Il Consiglio comunale, a scrutinio segreto, votò per l’ineleggibilità di Chirico, stabilendo la sua indegnità a rappresentare il corpo elettorale.

L’escluso, surrogato con il primo dei non eletti della sua lista – Carlo Bertorino – non la prese troppo bene. Chiese la parola, e ottenutala, affermò che avrebbe rispettato la decisone del consiglio ma, che sarebbe rimasto al suo posto fintanto che la Corte di Cassazione, alla quale si sarebbe rivolto, non avesse pronunciato il giudizio definitivo.

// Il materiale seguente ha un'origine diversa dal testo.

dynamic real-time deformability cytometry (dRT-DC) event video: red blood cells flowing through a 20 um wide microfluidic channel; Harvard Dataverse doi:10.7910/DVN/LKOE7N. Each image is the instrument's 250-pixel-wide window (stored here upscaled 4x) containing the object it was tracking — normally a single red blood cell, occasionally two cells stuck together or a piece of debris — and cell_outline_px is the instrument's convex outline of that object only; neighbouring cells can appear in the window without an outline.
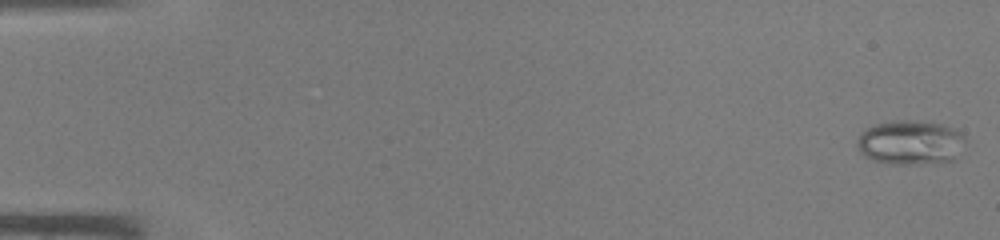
{"species": "common noctule bat (a hibernating species)", "species_latin": "Nyctalus noctula", "temperature_condition": "warm", "stored_images_in_passage": 45, "camera_frame_rate_fps": 3000, "um_per_image_px": 0.085, "animal": {"sex": "male", "body_mass_g": 19.0, "forearm_length_mm": 50.8}, "frame": {"image": 1, "passage_image": 1, "time_ms": 0.0, "image_size_px": [1000, 240], "cell_outline_px": [[964, 140], [952, 160], [920, 164], [892, 164], [872, 160], [864, 156], [860, 152], [856, 144], [856, 140], [860, 132], [872, 124], [900, 120], [916, 120], [940, 124], [956, 128], [964, 136]], "centroid_in_image_um": [77.3, 12.09], "position_along_channel_um": 7.7, "area_um2": 27.98}}
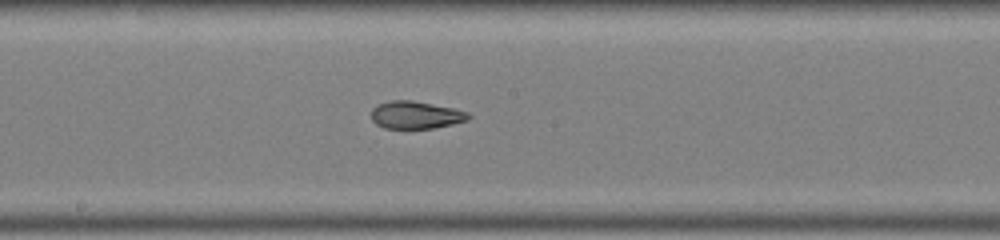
{"frame": {"image": 2, "passage_image": 25, "time_ms": 8.0, "image_size_px": [1000, 240], "cell_outline_px": [[472, 116], [468, 120], [452, 124], [432, 128], [384, 128], [376, 124], [372, 120], [372, 108], [376, 104], [392, 100], [412, 100], [452, 108], [468, 112]], "centroid_in_image_um": [35.32, 9.77], "position_along_channel_um": 212.9, "area_um2": 15.55}}
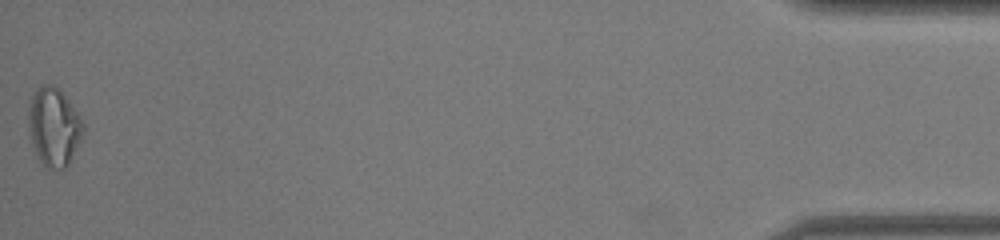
{"frame": {"image": 3, "passage_image": 45, "time_ms": 14.667, "image_size_px": [1000, 240], "cell_outline_px": [[84, 132], [68, 164], [64, 168], [48, 168], [36, 156], [32, 144], [28, 128], [28, 104], [36, 88], [40, 84], [52, 84], [72, 104], [80, 116], [84, 124]], "centroid_in_image_um": [4.55, 10.76], "position_along_channel_um": 430.6, "area_um2": 24.91}}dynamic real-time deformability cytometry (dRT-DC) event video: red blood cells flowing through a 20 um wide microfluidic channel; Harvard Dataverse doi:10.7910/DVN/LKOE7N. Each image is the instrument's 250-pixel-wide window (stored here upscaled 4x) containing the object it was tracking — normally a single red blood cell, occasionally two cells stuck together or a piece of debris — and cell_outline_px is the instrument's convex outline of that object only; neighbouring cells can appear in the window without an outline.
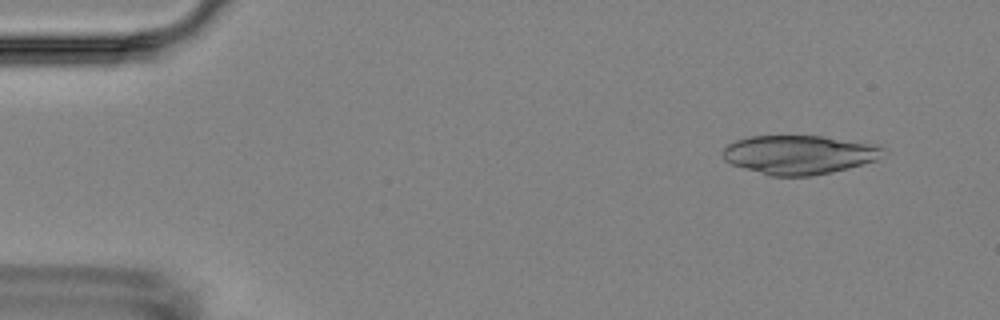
{"species": "Egyptian fruit bat (a non-hibernating species)", "species_latin": "Rousettus aegyptiacus", "temperature_condition": "room temperature", "stored_images_in_passage": 4, "camera_frame_rate_fps": 3000, "um_per_image_px": 0.085, "animal": {"sex": "female"}, "frame": {"image": 1, "passage_image": 1, "time_ms": 0.0, "image_size_px": [1000, 320], "cell_outline_px": [[884, 148], [876, 160], [848, 168], [832, 172], [812, 176], [768, 176], [732, 164], [724, 160], [724, 148], [728, 144], [736, 140], [752, 136], [824, 136], [876, 144]], "centroid_in_image_um": [67.91, 13.15], "position_along_channel_um": 17.1, "area_um2": 36.24}}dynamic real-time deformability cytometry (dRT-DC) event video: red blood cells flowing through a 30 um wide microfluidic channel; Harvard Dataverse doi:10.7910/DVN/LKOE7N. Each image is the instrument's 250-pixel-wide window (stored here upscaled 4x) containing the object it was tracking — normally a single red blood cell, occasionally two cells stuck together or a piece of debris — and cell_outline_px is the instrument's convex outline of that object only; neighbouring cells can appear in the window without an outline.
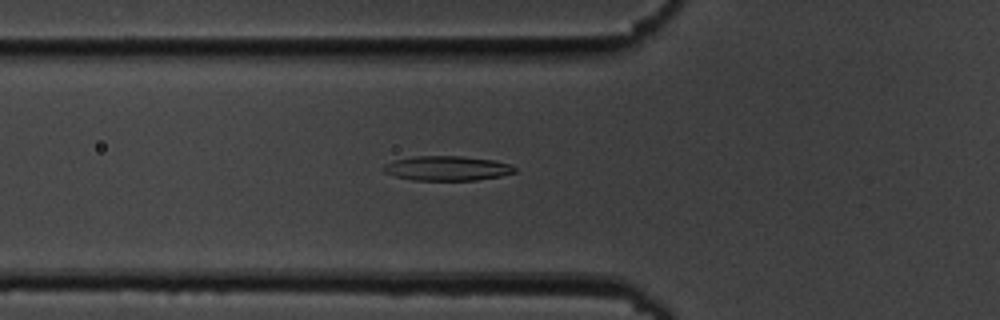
{"species": "common noctule bat (a hibernating species)", "species_latin": "Nyctalus noctula", "temperature_condition": "cold", "stored_images_in_passage": 40, "camera_frame_rate_fps": 3000, "um_per_image_px": 0.085, "animal": {"sex": "male", "body_mass_g": 19.5, "forearm_length_mm": 54.6}, "frame": {"image": 1, "passage_image": 4, "time_ms": 1.0, "image_size_px": [1000, 320], "cell_outline_px": [[516, 172], [500, 176], [476, 180], [412, 180], [396, 176], [384, 172], [380, 168], [384, 164], [396, 160], [416, 156], [460, 156], [492, 160], [508, 164], [516, 168]], "centroid_in_image_um": [37.97, 14.31], "position_along_channel_um": 87.8, "area_um2": 18.67}}
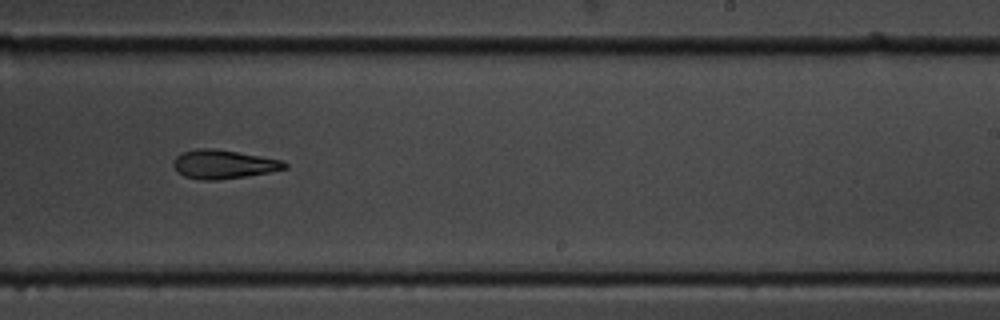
{"frame": {"image": 2, "passage_image": 19, "time_ms": 6.0, "image_size_px": [1000, 320], "cell_outline_px": [[288, 168], [272, 172], [216, 180], [200, 180], [184, 176], [176, 172], [172, 164], [176, 156], [180, 152], [196, 148], [208, 148], [236, 152], [284, 160], [288, 164]], "centroid_in_image_um": [18.98, 13.96], "position_along_channel_um": 270.0, "area_um2": 18.79}}
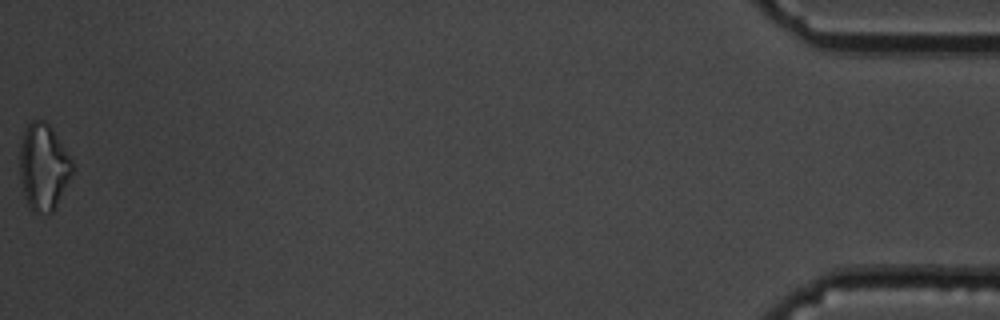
{"frame": {"image": 3, "passage_image": 40, "time_ms": 13.0, "image_size_px": [1000, 320], "cell_outline_px": [[76, 168], [52, 212], [32, 212], [28, 204], [24, 192], [20, 172], [20, 144], [24, 132], [28, 124], [32, 120], [44, 120], [52, 128], [72, 160]], "centroid_in_image_um": [3.72, 14.16], "position_along_channel_um": 431.5, "area_um2": 26.24}, "authors_computed_cell_mechanics": {"area_um2": 19.0162, "velocity_mm_per_s": 3.6383, "shape_relaxation_time_tau1_ms": 5.5494, "shape_relaxation_time_tau2_ms": 3.8745, "deformation_change_tau1": 0.1655, "deformation_change_tau2": 0.1303}}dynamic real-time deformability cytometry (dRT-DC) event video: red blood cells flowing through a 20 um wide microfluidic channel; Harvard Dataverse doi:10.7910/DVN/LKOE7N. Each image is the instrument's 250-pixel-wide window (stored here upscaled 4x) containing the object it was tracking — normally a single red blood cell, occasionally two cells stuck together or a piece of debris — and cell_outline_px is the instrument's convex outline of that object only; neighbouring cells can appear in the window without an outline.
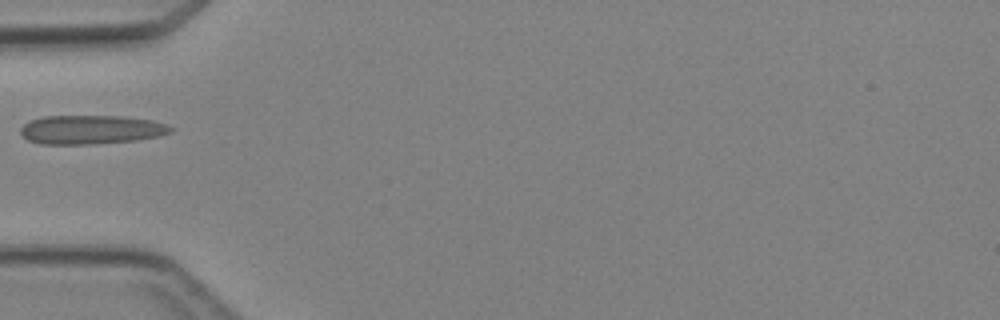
{"species": "Egyptian fruit bat (a non-hibernating species)", "species_latin": "Rousettus aegyptiacus", "temperature_condition": "cold", "stored_images_in_passage": 1, "camera_frame_rate_fps": 3000, "um_per_image_px": 0.085, "animal": {"sex": "female"}, "frame": {"image": 1, "passage_image": 1, "time_ms": 0.0, "image_size_px": [1000, 320], "cell_outline_px": [[176, 128], [172, 132], [156, 136], [136, 140], [92, 144], [40, 144], [28, 140], [20, 132], [20, 128], [28, 120], [44, 116], [124, 116], [152, 120]], "centroid_in_image_um": [7.72, 11.01], "position_along_channel_um": 77.3, "area_um2": 25.37}}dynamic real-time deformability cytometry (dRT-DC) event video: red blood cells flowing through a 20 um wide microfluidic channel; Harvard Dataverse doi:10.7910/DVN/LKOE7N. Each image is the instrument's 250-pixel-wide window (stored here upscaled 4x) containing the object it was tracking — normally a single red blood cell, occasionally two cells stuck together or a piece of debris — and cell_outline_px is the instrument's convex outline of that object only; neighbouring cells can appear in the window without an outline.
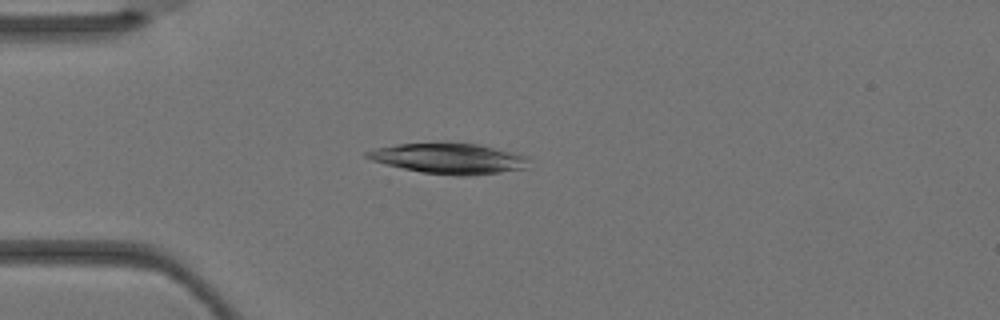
{"species": "Egyptian fruit bat (a non-hibernating species)", "species_latin": "Rousettus aegyptiacus", "temperature_condition": "warm", "stored_images_in_passage": 2, "camera_frame_rate_fps": 3000, "um_per_image_px": 0.085, "animal": {"sex": "female"}, "frame": {"image": 1, "passage_image": 2, "time_ms": 0.333, "image_size_px": [1000, 320], "cell_outline_px": [[528, 168], [500, 172], [468, 176], [456, 176], [420, 172], [372, 160], [364, 156], [364, 152], [376, 148], [396, 144], [448, 140], [480, 144], [528, 156]], "centroid_in_image_um": [38.17, 13.43], "position_along_channel_um": 46.8, "area_um2": 29.54}}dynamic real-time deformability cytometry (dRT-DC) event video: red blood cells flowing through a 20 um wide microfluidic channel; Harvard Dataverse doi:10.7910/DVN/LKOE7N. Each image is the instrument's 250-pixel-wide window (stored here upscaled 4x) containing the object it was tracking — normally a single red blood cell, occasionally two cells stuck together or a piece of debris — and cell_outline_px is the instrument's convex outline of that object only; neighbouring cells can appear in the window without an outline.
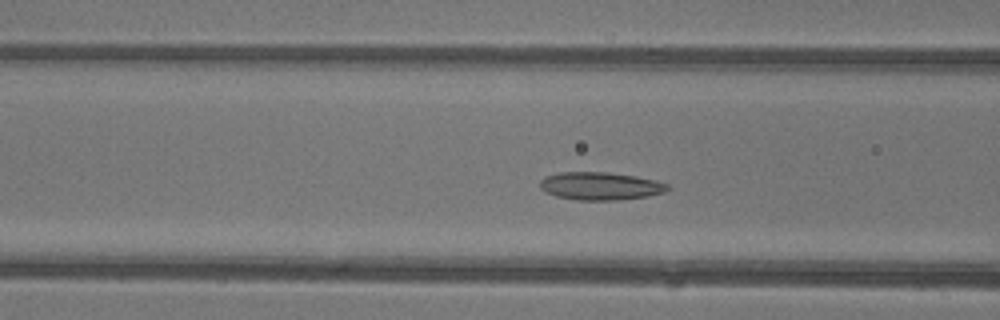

E che, se il consiglio avesse insistito nel pretendere il suo allontanamento dall’aula, egli avrebbe eseguito l’ordine solo se costretto attraverso l’intervento della forza pubblica.

Seguì un dibattito serrato, a cui presero parte sia i rappresentati della maggioranza, sia quelli della minoranza.

Il socialista Salvatore Vincentelli propose di far partecipare all’elezione del sindaco anche Aldo Chirico. Fu contrastato dal compagno di partito e di gruppo, Gavino Demuro, il quale pretese e ottenne, nonostante le proteste palesi dello stesso Chirico, che l’assemblea si pronunciasse ancora una volta per decidere se il consigliere, al quale era stata negata la capacità elettorale passiva, avesse potuto esprimere un proprio consenso per eleggere il primo cittadino. Il consiglio, con una maggioranza schiacciante (20 voti a favore, 9 contrari e un astenuto), ribadì la volontà precedentemente espressa: Chirico era non eleggibile e, pertanto, non avrebbe potuto votare per nominare il sindaco.

Era ritenuto ancora insufficiente il tempo trascorso da quando il discusso ex podestà rappresentava la dittatura fascista in periferia. Un consesso democratico che si considerava figlio della Resistenza, non avrebbe potuto riconoscere a un avversario che era riuscito a sottrarsi, per buona sorte, ai rigori dell’epurazione, la prerogativa di disporre, seppure in concorso con altre persone, dei destini collettivi.

Superato l’empasse preliminare, la maggioranza di matrice social-comunista-massonica riuscì finalmente completare il progetto elaborato in campagna elettorale. Il nome del sindaco era un punto fermo dell’insolita alleanza, ed era stato deciso già alla vigilia delle elezioni. Era un nome d’eccellenza, quello del giornalista e scrittore Renzo Larco [4], che era stato posto a capo della ‘Lista Cittadina’.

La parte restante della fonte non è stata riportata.